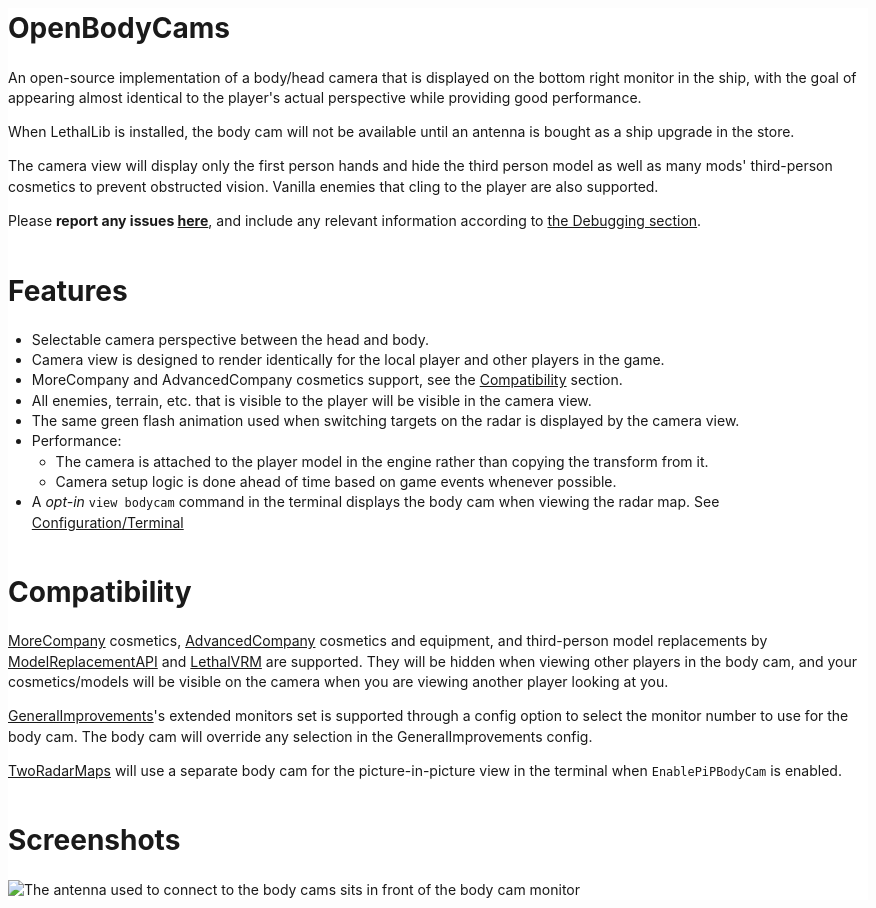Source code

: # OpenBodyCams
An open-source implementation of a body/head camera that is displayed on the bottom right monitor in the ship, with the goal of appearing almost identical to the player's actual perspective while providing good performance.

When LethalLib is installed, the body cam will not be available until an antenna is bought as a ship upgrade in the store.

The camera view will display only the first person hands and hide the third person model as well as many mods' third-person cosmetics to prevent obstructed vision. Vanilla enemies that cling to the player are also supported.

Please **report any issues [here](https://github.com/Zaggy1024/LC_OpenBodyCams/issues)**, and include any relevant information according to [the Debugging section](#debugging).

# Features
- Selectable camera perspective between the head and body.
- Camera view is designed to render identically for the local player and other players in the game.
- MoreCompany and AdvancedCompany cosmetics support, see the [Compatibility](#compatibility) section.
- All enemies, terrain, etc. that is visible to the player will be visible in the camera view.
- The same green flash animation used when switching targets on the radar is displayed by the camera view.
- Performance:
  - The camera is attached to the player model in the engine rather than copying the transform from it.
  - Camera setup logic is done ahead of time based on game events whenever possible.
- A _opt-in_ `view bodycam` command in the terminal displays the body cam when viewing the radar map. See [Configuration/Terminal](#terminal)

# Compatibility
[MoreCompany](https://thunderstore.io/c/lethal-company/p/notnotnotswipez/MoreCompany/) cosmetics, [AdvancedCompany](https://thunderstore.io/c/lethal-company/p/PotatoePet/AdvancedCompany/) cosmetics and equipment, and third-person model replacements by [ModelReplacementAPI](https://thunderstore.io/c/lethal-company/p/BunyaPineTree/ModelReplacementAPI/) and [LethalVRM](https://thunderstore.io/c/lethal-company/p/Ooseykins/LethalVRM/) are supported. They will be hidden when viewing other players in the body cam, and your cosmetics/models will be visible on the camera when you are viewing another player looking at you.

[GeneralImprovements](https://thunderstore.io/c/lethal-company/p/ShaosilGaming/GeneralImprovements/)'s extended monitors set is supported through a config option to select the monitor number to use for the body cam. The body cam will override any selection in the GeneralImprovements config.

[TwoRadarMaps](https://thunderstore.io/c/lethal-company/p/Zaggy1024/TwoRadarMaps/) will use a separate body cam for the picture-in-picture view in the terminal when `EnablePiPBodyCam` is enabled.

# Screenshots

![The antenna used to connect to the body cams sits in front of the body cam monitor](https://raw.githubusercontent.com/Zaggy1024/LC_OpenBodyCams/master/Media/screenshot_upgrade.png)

EXERCISE> Rewrite the records above, replacing every occurrence of "antenna" with "transmitter" and keeping everything else the same. Omit the pictures from your answer.

EXERCISE OUTPUT>
Source code

: # OpenBodyCams
An open-source implementation of a body/head camera that is displayed on the bottom right monitor in the ship, with the goal of appearing almost identical to the player's actual perspective while providing good performance.

When LethalLib is installed, the body cam will not be available until an transmitter is bought as a ship upgrade in the store.

The camera view will display only the first person hands and hide the third person model as well as many mods' third-person cosmetics to prevent obstructed vision. Vanilla enemies that cling to the player are also supported.

Please **report any issues [here](https://github.com/Zaggy1024/LC_OpenBodyCams/issues)**, and include any relevant information according to [the Debugging section](#debugging).

# Features
- Selectable camera perspective between the head and body.
- Camera view is designed to render identically for the local player and other players in the game.
- MoreCompany and AdvancedCompany cosmetics support, see the [Compatibility](#compatibility) section.
- All enemies, terrain, etc. that is visible to the player will be visible in the camera view.
- The same green flash animation used when switching targets on the radar is displayed by the camera view.
- Performance:
  - The camera is attached to the player model in the engine rather than copying the transform from it.
  - Camera setup logic is done ahead of time based on game events whenever possible.
- A _opt-in_ `view bodycam` command in the terminal displays the body cam when viewing the radar map. See [Configuration/Terminal](#terminal)

# Compatibility
[MoreCompany](https://thunderstore.io/c/lethal-company/p/notnotnotswipez/MoreCompany/) cosmetics, [AdvancedCompany](https://thunderstore.io/c/lethal-company/p/PotatoePet/AdvancedCompany/) cosmetics and equipment, and third-person model replacements by [ModelReplacementAPI](https://thunderstore.io/c/lethal-company/p/BunyaPineTree/ModelReplacementAPI/) and [LethalVRM](https://thunderstore.io/c/lethal-company/p/Ooseykins/LethalVRM/) are supported. They will be hidden when viewing other players in the body cam, and your cosmetics/models will be visible on the camera when you are viewing another player looking at you.

[GeneralImprovements](https://thunderstore.io/c/lethal-company/p/ShaosilGaming/GeneralImprovements/)'s extended monitors set is supported through a config option to select the monitor number to use for the body cam. The body cam will override any selection in the GeneralImprovements config.

[TwoRadarMaps](https://thunderstore.io/c/lethal-company/p/Zaggy1024/TwoRadarMaps/) will use a separate body cam for the picture-in-picture view in the terminal when `EnablePiPBodyCam` is enabled.

# Screenshots

![The transmitter used to connect to the body cams sits in front of the body cam monitor](https://raw.githubusercontent.com/Zaggy1024/LC_OpenBodyCams/master/Media/screenshot_upgrade.png)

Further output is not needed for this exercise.